● **Exercise goal**
Render every line of the records below as a numbered list, leaving out any blank lines.

Dataset entries

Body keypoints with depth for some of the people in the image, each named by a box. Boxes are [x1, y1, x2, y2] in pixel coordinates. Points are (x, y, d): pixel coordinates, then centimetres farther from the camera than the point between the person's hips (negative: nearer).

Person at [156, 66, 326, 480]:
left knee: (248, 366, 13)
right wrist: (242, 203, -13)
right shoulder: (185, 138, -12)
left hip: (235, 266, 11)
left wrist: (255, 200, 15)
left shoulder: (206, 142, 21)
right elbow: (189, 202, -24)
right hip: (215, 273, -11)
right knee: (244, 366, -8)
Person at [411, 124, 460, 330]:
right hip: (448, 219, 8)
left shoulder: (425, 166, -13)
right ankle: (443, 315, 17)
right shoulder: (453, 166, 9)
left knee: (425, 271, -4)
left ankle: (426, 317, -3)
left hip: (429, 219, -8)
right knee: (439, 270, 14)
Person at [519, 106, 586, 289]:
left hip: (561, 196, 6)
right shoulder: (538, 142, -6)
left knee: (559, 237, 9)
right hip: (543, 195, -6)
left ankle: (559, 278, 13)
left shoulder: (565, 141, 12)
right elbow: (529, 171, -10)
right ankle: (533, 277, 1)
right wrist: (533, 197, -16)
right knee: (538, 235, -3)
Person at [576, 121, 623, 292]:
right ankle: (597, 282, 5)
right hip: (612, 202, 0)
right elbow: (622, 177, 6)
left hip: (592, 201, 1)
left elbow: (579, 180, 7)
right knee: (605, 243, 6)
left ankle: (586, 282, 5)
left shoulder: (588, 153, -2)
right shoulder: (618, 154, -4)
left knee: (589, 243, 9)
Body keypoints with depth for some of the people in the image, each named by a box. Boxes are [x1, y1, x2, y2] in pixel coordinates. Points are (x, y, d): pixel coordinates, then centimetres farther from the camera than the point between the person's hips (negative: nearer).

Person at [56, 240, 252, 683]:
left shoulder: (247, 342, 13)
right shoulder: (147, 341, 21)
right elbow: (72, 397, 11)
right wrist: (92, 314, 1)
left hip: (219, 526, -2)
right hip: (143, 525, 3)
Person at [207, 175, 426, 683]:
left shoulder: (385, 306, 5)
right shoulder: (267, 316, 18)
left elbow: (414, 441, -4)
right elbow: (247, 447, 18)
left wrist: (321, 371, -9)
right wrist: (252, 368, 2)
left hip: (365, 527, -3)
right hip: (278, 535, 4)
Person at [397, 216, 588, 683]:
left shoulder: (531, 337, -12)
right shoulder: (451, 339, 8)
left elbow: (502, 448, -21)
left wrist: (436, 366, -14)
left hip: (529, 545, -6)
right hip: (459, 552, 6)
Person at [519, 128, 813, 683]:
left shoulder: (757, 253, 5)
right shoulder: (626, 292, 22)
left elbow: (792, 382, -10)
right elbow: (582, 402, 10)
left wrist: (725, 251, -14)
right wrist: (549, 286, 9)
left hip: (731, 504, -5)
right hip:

● **Task output**
1. Body keypoints with depth for some of the people in the image, each named by a box. Boxes are [x1, y1, x2, y2] in pixel coordinates. Points are (x, y, d): pixel coordinates, then centimetres farther from the camera than the point between the person's hips (negative: nearer).
2. Person at [156, 66, 326, 480]:
3. left knee: (248, 366, 13)
4. right wrist: (242, 203, -13)
5. right shoulder: (185, 138, -12)
6. left hip: (235, 266, 11)
7. left wrist: (255, 200, 15)
8. left shoulder: (206, 142, 21)
9. right elbow: (189, 202, -24)
10. right hip: (215, 273, -11)
11. right knee: (244, 366, -8)
12. Person at [411, 124, 460, 330]:
13. right hip: (448, 219, 8)
14. left shoulder: (425, 166, -13)
15. right ankle: (443, 315, 17)
16. right shoulder: (453, 166, 9)
17. left knee: (425, 271, -4)
18. left ankle: (426, 317, -3)
19. left hip: (429, 219, -8)
20. right knee: (439, 270, 14)
21. Person at [519, 106, 586, 289]:
22. left hip: (561, 196, 6)
23. right shoulder: (538, 142, -6)
24. left knee: (559, 237, 9)
25. right hip: (543, 195, -6)
26. left ankle: (559, 278, 13)
27. left shoulder: (565, 141, 12)
28. right elbow: (529, 171, -10)
29. right ankle: (533, 277, 1)
30. right wrist: (533, 197, -16)
31. right knee: (538, 235, -3)
32. Person at [576, 121, 623, 292]:
33. right ankle: (597, 282, 5)
34. right hip: (612, 202, 0)
35. right elbow: (622, 177, 6)
36. left hip: (592, 201, 1)
37. left elbow: (579, 180, 7)
38. right knee: (605, 243, 6)
39. left ankle: (586, 282, 5)
40. left shoulder: (588, 153, -2)
41. right shoulder: (618, 154, -4)
42. left knee: (589, 243, 9)
43. Body keypoints with depth for some of the people in the image, each named by a box. Boxes are [x1, y1, x2, y2] in pixel coordinates. Points are (x, y, d): pixel coordinates, then centimetres farther from the camera than the point between the person's hips (negative: nearer).
44. Person at [56, 240, 252, 683]:
45. left shoulder: (247, 342, 13)
46. right shoulder: (147, 341, 21)
47. right elbow: (72, 397, 11)
48. right wrist: (92, 314, 1)
49. left hip: (219, 526, -2)
50. right hip: (143, 525, 3)
51. Person at [207, 175, 426, 683]:
52. left shoulder: (385, 306, 5)
53. right shoulder: (267, 316, 18)
54. left elbow: (414, 441, -4)
55. right elbow: (247, 447, 18)
56. left wrist: (321, 371, -9)
57. right wrist: (252, 368, 2)
58. left hip: (365, 527, -3)
59. right hip: (278, 535, 4)
60. Person at [397, 216, 588, 683]:
61. left shoulder: (531, 337, -12)
62. right shoulder: (451, 339, 8)
63. left elbow: (502, 448, -21)
64. left wrist: (436, 366, -14)
65. left hip: (529, 545, -6)
66. right hip: (459, 552, 6)
67. Person at [519, 128, 813, 683]:
68. left shoulder: (757, 253, 5)
69. right shoulder: (626, 292, 22)
70. left elbow: (792, 382, -10)
71. right elbow: (582, 402, 10)
72. left wrist: (725, 251, -14)
73. right wrist: (549, 286, 9)
74. left hip: (731, 504, -5)
75. right hip:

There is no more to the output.